Good stories have a certain magic to them, don’t they? But as with any magic, there’s a lot you don’t see, like all the work it took to create a story and get it to you or to make you feel so involved that you want to share your own story.
The following are the four main aspects of social-change storytelling and what organizations of any size can do to work on them. That said, not all organizations or projects need all of these supports or need them in equal measure.
Storytelling Practice
Everybody is a storyteller. We think in stories, we tell stories, we hear them and read them and watch them every day. So there’s a temptation to say that the best and really “authentic” stories are those that spring fully formed from someone’s heart.
Sometimes that’s true, but most of us need practice.
That’s why training and bringing people together is so important.
Consider the workshops and online modules in “Public Narrative” offered by the New Organizing Institute and based on the work of organizer Marshall Ganz.
Workshop participants learn to tell the “story of self,” the “story of us,” and the “story of now” to link their personal experience to those of their group and the collective action they’re calling for. Such trainings are not just about style; they help people connect more deeply with their own experiences and with other people.
Market Research
There’s plenty of artistry and passion in social-change storytelling, but there’s also strategy—and that calls for research.
That research might be on how to tell stories effectively, an example being my organization’s free guide on Storytelling and Social Change.
Or it might be on what kinds of messages, frames, or stories resonate with your target audiences.
One example is the excellent public-opinion research done by the Opportunity Agenda, an economic-rights group, on issues like immigration and reproductive justice. That organization’s executive director, Alan Jenkins, illustrates the value of such research this way: Suppose an advocate tells an audience that one in three black men in Baltimore is behind bars; that audience might not take that statistic as evidence of bias in the criminal-justice system but as evidence of the inherent criminality of African-American males.

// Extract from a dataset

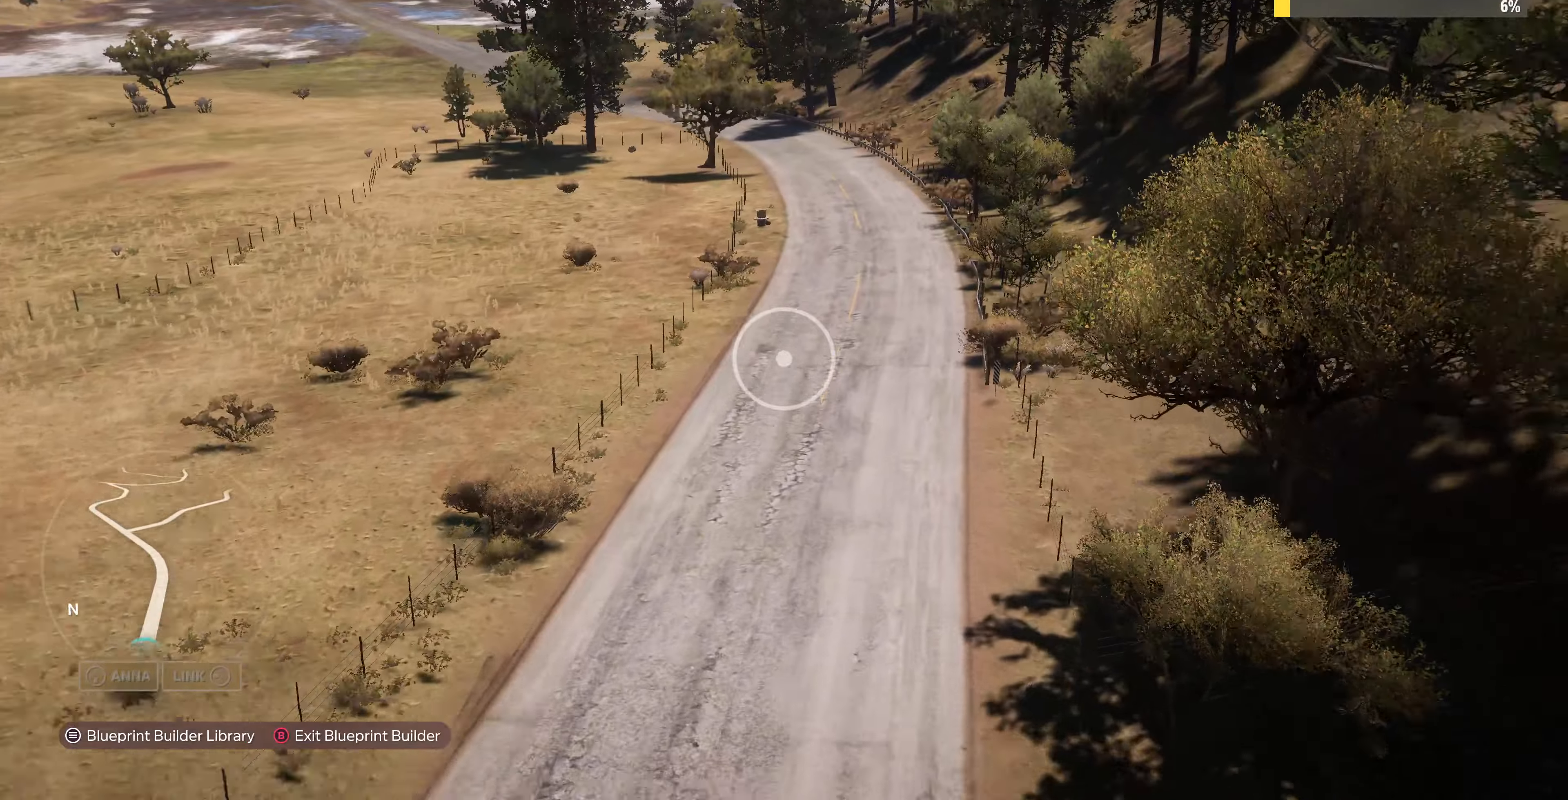
{"buttons": [], "left_stick": "up", "right_stick": "up-left", "events": [[100, "R2", "down"], [466, "R2", "up"]]}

Research on public opinion would help inform what stories that advocate tells and to whom.
It strikes some people as overly calculating to do research—as if that takes all the spontaneity out of a story. You certainly need to strike a balance, but research can help inform your overarching strategy.
Your organization can draw on existing research, conduct original research (even small-scale efforts like focus groups or online surveys are valuable), or partner with an outside organization to do deeper investigations.
Oral Histories and More
Here is what most people think of when they think of social-change storytelling—the actual stories!
For example, consider Voice of Witness, a series of oral-history books on contemporary human-rights crises, or the films supported by the Stories of Change partnership between the Sundance Institute and the Skoll Foundation. The stories themselves are the central part of any stories-for-change work, but they’re just one part.
(For more on how to build a culture of storytelling at your organization, read pages 8 and 32 in Storytelling and Social Change.)
Getting Stories Heard
Stories aren’t told in a vacuum. Films need TV networks to reach their audiences, books need a distribution chain, web videos need an online platform.
For example, Working Narratives runs Nation Inside, a media-sharing platform for the movement to end mass incarceration.
Another type of infrastructure support is policies and systems that ensure media access, free speech, privacy, and safety. The video-for-human-rights organization Witness got YouTube to add face-blurring technology to protect the people in web videos from reprisal by the regimes that violate human rights.
An organization can either build its own platform or infrastructure (least common), join with other groups to build a shared platform (more common), or use existing infrastructures (most common). To decide on the most prudent route, your organization might do an audit of your capacity and needs for a storytelling infrastructure.